08-05-2015, 12:44 AM
(08-03-2015, 09:22 AM)yilmazp90 Wrote: So, this is my first draft of my first poem i've wrote. Trouble is it doesn't exactly have flow to it. But i struggle to add flow such as rhymes without it sounding happy which is the opposite of what i'm trying to achieve. Any feedback is more than welcome and thanks so much if you read it all!Once I could recognize what the poem was about it became easier to read. I did not quite understand the message behind it, but I have respect for the idea. My advice to you is to perhaps make the narrator someone involved in the situation and make it clear how this person is involved, because it is quite confusing listening to someone speaking about this insane love and we have no idea where this person fits in the picture.
His curiosity for the door,
But never knocks.
He's scared. Scared of abandonment,
Or the rude breach of reality
That comes crashing & barraging down.
Like an uninvited snake waiting,
Waiting for him to pop the question
He is prepared for anything,
With depleted, punctured life jackets.
He's heartbreak bound, courtesy of fatal attraction,
Still he tampers with the rivets of her heart.
The attempt to steal a glance of inside,
Like a romantic heist. Or wishful lust.
As time goes by his confidence becomes frantic.
They laugh. His eyes adjust, ears tune in search for her...
She laughs. He laughs.
Of course he laughs.
Don't you know,
That man is slave to what he cannot have?
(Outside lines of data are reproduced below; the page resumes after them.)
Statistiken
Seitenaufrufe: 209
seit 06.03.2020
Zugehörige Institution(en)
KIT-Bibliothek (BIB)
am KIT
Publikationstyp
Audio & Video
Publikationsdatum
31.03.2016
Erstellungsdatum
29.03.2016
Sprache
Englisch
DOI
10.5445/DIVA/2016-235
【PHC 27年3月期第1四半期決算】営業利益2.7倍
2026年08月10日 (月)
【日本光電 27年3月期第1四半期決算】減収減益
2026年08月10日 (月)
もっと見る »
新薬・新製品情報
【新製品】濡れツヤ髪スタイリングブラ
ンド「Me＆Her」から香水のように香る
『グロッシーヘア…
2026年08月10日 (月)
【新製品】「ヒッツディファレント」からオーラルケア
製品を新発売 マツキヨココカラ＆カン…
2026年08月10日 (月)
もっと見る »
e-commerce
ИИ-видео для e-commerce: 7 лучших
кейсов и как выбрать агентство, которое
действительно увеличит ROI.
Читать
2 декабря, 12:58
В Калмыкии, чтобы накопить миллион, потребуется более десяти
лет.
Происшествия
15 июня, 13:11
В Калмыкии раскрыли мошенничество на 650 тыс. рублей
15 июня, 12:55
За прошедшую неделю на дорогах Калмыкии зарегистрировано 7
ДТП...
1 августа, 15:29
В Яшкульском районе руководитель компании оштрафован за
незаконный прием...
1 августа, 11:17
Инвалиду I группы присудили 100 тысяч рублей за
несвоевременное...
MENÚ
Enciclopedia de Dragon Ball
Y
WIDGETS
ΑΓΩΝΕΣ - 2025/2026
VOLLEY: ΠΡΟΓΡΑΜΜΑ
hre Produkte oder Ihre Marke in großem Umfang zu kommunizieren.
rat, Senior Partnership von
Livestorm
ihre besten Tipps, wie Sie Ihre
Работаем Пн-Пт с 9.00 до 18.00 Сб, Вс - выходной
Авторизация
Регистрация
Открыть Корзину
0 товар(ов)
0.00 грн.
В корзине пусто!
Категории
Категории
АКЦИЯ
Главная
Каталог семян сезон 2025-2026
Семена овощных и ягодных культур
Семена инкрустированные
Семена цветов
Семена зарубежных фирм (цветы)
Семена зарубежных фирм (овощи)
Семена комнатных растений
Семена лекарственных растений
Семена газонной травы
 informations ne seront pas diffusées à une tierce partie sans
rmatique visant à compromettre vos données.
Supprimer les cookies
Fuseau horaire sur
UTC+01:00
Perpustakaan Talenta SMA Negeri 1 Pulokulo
They beg him. I beg him to free his shackles,
Yet he has grown dependent on her voice,
He loves the way she smiles and is addicted,
To the way she bleeds his heart.
With his back on the meat hook he fantasizes,
And invents a reciprocation of his affection.
He fears at the end of the lustful pursuit,
The credits will read an ongoing,
Unshakable,
Unfailing,
Unconditional Lust.
The imagery of the man "with his back to the meat hook" was very creative. I admire your depiction of this masochistic relationship.